===== WORKING DATA

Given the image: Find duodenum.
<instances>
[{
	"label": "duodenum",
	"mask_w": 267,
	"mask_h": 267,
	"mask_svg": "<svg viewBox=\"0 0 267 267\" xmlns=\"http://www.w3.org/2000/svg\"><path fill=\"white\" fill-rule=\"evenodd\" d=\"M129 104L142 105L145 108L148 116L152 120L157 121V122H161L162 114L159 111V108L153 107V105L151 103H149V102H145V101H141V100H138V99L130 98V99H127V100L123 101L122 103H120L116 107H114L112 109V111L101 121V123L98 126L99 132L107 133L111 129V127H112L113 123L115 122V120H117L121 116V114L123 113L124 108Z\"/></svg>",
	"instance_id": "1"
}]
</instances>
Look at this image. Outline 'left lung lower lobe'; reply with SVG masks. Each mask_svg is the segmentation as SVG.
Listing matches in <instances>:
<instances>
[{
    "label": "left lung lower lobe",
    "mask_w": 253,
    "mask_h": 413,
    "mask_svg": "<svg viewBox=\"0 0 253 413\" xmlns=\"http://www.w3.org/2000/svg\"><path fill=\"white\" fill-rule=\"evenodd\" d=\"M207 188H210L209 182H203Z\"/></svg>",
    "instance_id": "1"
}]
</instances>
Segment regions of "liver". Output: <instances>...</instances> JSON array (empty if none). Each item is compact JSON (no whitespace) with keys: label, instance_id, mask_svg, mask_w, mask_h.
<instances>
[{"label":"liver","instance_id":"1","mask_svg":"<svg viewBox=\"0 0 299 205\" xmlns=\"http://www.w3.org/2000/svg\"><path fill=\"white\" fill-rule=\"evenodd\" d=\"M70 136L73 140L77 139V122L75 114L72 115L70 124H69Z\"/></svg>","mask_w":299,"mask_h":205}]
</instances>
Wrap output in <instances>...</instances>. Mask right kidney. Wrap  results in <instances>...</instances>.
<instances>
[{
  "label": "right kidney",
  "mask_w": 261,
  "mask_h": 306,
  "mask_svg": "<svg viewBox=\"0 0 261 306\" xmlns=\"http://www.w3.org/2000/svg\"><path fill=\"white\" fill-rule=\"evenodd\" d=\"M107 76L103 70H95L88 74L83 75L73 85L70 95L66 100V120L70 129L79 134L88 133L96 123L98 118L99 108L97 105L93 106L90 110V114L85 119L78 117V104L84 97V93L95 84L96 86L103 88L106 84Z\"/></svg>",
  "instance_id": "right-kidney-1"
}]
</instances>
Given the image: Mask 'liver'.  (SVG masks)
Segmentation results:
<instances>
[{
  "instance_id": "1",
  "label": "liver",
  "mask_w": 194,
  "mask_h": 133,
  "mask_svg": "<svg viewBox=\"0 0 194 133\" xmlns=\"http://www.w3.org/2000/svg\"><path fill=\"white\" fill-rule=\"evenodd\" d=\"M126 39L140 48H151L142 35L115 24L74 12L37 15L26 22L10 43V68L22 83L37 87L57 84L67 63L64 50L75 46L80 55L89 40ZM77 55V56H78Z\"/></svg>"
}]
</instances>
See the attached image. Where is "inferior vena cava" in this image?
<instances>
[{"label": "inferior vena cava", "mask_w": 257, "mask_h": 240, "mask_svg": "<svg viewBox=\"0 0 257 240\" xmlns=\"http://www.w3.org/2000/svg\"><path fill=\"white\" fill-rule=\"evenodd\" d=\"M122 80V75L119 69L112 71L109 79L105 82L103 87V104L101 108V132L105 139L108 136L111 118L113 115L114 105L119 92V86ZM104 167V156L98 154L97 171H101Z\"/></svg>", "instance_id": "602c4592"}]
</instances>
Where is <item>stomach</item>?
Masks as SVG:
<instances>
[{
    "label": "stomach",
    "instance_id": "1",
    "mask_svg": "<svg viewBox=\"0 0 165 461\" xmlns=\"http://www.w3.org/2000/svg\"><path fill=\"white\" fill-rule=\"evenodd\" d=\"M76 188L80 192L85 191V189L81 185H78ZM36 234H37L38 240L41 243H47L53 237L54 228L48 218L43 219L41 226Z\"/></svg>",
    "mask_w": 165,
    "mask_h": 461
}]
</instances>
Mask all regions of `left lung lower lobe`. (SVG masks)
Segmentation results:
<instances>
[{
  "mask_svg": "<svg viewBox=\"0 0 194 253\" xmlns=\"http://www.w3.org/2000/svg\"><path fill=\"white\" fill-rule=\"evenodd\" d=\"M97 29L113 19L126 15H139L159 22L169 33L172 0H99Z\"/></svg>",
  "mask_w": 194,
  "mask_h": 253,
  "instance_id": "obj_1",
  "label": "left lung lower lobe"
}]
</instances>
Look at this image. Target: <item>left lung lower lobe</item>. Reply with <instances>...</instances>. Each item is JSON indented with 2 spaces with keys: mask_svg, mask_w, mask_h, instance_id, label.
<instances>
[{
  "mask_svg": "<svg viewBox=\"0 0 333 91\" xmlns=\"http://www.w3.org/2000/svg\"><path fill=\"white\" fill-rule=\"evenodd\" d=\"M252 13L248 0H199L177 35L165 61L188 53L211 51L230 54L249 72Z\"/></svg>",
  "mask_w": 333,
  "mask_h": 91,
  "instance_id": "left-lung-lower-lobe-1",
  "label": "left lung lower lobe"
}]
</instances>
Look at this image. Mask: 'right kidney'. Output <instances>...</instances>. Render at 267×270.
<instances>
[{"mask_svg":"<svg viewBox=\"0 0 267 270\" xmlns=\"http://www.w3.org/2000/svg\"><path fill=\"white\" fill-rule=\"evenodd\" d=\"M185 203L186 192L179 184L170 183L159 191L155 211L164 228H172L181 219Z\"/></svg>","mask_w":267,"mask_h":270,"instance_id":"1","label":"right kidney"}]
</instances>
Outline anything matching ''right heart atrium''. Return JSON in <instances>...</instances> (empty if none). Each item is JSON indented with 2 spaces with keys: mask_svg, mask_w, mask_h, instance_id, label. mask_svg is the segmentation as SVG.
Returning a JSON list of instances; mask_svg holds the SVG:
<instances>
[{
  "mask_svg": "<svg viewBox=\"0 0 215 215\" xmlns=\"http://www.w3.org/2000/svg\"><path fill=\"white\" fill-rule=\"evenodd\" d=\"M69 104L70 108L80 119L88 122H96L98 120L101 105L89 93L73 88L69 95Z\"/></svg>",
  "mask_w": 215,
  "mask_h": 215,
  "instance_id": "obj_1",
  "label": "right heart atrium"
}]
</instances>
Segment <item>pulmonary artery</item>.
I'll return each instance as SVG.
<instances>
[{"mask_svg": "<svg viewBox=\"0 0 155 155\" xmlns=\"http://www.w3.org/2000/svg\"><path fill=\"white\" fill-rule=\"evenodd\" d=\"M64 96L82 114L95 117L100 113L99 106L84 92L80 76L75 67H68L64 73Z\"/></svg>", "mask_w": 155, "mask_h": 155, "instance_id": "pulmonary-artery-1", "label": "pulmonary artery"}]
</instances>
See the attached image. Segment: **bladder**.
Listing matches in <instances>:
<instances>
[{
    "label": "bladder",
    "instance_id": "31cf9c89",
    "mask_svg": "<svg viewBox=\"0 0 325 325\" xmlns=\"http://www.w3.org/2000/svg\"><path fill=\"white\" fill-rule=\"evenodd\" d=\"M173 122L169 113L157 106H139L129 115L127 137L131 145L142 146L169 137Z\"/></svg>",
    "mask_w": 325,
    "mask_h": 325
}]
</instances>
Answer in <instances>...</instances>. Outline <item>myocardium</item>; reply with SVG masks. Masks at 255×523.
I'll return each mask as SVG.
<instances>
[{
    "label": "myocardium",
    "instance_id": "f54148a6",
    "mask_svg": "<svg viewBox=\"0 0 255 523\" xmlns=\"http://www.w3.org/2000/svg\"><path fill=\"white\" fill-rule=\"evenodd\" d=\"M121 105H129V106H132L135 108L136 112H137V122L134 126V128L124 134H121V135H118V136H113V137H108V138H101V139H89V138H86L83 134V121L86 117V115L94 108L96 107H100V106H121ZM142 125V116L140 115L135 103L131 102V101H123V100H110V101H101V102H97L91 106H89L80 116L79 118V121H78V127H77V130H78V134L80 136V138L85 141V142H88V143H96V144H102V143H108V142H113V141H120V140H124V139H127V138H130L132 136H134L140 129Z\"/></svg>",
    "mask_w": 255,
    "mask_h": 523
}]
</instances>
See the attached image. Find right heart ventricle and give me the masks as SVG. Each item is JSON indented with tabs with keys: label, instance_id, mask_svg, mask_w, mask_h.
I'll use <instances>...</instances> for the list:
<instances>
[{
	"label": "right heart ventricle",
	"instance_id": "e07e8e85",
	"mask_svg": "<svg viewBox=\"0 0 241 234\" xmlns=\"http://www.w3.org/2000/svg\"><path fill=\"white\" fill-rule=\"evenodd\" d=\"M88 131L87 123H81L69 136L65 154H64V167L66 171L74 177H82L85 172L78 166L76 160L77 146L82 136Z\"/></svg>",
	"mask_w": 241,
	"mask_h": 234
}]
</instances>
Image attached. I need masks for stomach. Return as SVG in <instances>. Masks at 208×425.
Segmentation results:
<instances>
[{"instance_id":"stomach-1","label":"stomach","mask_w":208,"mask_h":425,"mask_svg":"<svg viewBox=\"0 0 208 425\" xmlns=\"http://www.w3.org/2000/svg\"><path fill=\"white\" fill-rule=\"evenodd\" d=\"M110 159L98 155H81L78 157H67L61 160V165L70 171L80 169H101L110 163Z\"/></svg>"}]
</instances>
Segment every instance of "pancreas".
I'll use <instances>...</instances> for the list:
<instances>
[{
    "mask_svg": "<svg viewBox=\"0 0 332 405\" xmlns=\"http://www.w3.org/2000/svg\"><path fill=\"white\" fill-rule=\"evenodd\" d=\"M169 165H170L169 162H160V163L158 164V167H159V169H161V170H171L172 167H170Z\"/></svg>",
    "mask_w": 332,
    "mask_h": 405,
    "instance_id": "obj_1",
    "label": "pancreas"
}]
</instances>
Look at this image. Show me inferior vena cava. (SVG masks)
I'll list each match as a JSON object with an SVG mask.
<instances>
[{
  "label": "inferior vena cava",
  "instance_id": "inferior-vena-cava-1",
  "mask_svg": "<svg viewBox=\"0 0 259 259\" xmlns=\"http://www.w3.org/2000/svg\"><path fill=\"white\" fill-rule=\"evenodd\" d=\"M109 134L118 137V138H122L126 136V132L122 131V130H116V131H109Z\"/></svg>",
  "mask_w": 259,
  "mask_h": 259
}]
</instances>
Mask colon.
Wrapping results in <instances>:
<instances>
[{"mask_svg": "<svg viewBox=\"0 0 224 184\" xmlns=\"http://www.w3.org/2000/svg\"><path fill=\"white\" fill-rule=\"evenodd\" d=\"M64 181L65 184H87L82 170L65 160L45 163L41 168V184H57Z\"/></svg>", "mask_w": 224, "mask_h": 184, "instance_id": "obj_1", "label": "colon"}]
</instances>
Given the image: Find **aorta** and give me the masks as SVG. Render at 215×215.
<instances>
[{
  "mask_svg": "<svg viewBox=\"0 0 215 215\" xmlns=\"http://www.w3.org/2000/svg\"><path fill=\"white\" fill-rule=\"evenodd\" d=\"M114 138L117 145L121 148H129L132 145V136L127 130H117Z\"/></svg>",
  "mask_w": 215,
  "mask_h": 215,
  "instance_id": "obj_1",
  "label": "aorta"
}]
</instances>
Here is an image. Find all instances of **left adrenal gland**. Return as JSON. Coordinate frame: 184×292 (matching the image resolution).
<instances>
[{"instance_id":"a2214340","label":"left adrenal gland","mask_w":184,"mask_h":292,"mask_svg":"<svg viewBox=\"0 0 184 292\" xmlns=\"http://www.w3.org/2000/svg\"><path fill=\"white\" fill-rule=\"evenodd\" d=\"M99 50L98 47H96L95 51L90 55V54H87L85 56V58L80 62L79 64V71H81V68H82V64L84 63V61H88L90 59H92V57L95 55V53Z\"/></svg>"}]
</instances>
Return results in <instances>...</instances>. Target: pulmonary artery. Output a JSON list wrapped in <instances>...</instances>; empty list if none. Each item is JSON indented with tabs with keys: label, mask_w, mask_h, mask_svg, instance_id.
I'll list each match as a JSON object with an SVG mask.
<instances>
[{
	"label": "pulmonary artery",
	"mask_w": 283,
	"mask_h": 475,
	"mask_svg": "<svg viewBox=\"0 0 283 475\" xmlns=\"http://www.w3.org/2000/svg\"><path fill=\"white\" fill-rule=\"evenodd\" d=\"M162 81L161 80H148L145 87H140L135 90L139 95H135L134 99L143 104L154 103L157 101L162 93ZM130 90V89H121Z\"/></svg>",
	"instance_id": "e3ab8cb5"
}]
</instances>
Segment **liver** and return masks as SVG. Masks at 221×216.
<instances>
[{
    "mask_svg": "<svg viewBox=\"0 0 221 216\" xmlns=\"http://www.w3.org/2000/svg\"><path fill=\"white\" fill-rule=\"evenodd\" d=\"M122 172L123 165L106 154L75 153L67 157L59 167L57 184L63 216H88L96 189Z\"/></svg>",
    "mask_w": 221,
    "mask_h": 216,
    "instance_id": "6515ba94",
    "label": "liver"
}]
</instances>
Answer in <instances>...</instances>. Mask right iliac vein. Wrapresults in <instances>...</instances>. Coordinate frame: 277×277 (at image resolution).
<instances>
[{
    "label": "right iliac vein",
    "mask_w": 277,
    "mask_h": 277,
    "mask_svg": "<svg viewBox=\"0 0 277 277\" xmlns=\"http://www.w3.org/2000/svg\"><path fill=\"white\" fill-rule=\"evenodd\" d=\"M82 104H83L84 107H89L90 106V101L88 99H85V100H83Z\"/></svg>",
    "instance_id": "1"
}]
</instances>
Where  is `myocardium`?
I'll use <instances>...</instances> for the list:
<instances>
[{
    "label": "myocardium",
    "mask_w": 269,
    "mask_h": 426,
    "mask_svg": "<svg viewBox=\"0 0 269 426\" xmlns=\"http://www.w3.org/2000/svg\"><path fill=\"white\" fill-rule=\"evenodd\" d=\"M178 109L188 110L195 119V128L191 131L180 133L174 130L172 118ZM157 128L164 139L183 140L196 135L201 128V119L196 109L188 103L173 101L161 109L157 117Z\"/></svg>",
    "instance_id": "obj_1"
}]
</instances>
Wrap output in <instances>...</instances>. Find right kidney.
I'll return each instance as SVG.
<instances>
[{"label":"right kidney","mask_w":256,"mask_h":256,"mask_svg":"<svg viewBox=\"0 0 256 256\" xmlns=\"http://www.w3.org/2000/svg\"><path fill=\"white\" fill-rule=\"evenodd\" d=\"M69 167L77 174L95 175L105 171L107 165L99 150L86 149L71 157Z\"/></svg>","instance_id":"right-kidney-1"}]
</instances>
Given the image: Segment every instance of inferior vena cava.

==========

_INSTRUCTION_
Please copy out the items character for character, starting at the line that contains "Wrap output in <instances>...</instances>. Find" and stopping after the last line of the items, with both of those lines included.

_SOLUTION FOR THIS PROBLEM_
Wrap output in <instances>...</instances>. Find right kidney.
I'll return each instance as SVG.
<instances>
[{"label":"right kidney","mask_w":256,"mask_h":256,"mask_svg":"<svg viewBox=\"0 0 256 256\" xmlns=\"http://www.w3.org/2000/svg\"><path fill=\"white\" fill-rule=\"evenodd\" d=\"M69 167L77 174L95 175L105 171L107 165L99 150L86 149L71 157Z\"/></svg>","instance_id":"right-kidney-1"}]
</instances>
Given the image: Segment every instance of inferior vena cava.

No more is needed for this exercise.